Elle sera à la tête d'un bilan, donc elle a des atouts. Après, elle a un problème qu'elle n'imprime pas, comme on dit dans les sondages, mais qui est un problème qu'elle partage largement avec ceux qui sont sur la même ligne de départ qu'elle, à commencer par Xavier Bertrand, parce que ce sont des gens dont ça fait quand même une bonne dizaine d'années qu'on les considère comme de potentiels successeurs à la candidature à la présidence de la République et qui pour l'instant ne sont pas parvenus à s'imposer dans l'opinion comme vraiment des chevaux gagnants. En termes de différenciation, certains l'imaginent comme Premier ministre d'un Emmanuel Macron en cas de second mandat.

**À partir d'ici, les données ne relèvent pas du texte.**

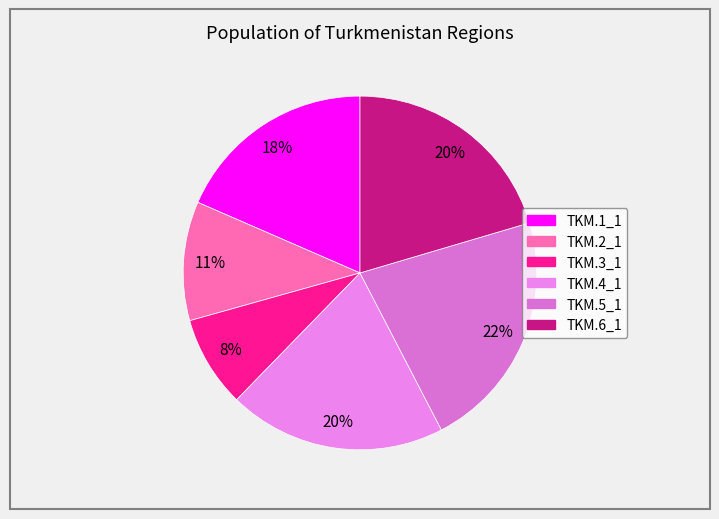

Is TKM.6_1 the majority of the pie?

No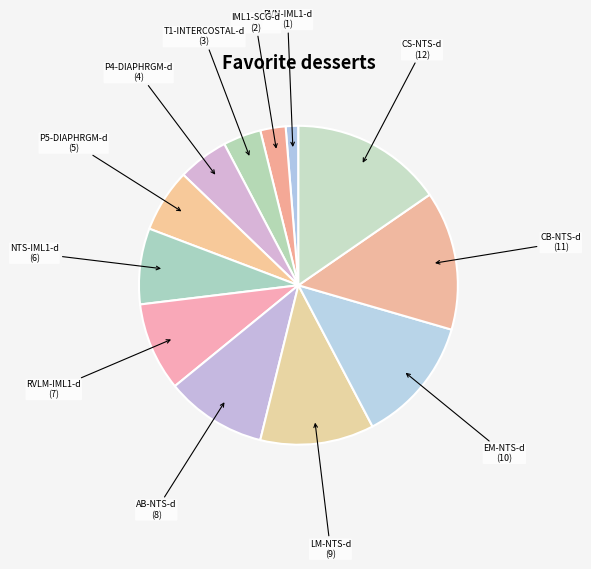

Which category has the smallest portion of the pie?

PVN-IML1-d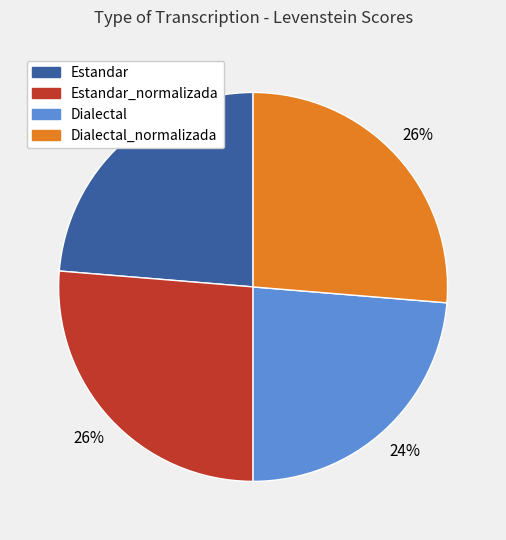

Is there a majority slice in this chart?

No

dans une idée, en effet, de front républicain construit, comme le disait Laurine Dupont, avec un appel... Oui, certains imagineraient que Nicolas Sarkozy propose soit François Baroin, soit Valérie Pécresse comme Premier ministre d'un Emmanuel Macron réélu face à Marine Le Pen. Mais là, on est quand même dans des échafaudages intellectuels un peu hasardeux. À 14 mois de l'élection. Quel que soit l'heureux élu en 2022, il devra gérer l'après-Covid. Bon courage, Laurine Dupont. D'ailleurs, est-ce que ce Covid va s'inviter dans l'équation présidentielle ? On n'en a pas parlé depuis le début de cette émission.

1:05:19
Invité

Ça semble évident. En tout cas, ça semble évident pour les candidats ou presque candidats à la présidentielle. C'est-à-dire que tous disent que la crise sanitaire sera évidemment l'un des grands sujets de la campagne présidentielle. Et du côté d'Emmanuel Macron, on espère, bien entendu, capitaliser sur la gestion de crise. Alors, pas tant sur la réussite dans la gestion de la crise parce qu'Emmanuel Macron voit bien les critiques qui les suivent. D'ailleurs, ça la gaffe énormément. En revanche, il espère capitaliser sur l'expérience. C'est-à-dire qu'il fait le pari qu'au moment de voter, les électeurs se diront OK, il n'a peut-être pas tout bien fait.

Les vaccins, les masques, c'était compliqué. Mais il sait faire. Il sait tirer les bonnes ficelles. Il sait où sont les bons relais. En gros, il sait gérer, tout simplement. Et ça, je pense que c'est effectivement un handicap pour les candidats qui n'étaient pas au pouvoir.

1:06:14
Présentateur

Toute dernière question, Bernard Sainez, mais très courte parce qu'il faut qu'on rende l'antenne. Éric Zemmour se présentera-t-il à la présidentielle ? Écoutez, je n'ai pas d'informations particulières. Vous l'avez testé ? Son potentiel électoral a été testé, je crois, par mon frère de l'IFOC pour Valeurs Actuelles autour de 13%. C'est-à-dire des gens qui disent qu'il pourrait voter pour lui. Mais on parlait tout à l'heure de la division qui serait évidemment très dangereuse pour la droite, qu'il éliminerait quasi automatiquement s'il y avait deux candidats. Ce serait finalement peut-être pareil aujourd'hui pour le Rassemblement National. Et c'est la fin de cette émission.

Il faut rendre l'antenne, Bernard Sainez. Un grand merci d'avoir participé à cette émission. Vous restez sur France 5 à suivre. C'est l'hebdo.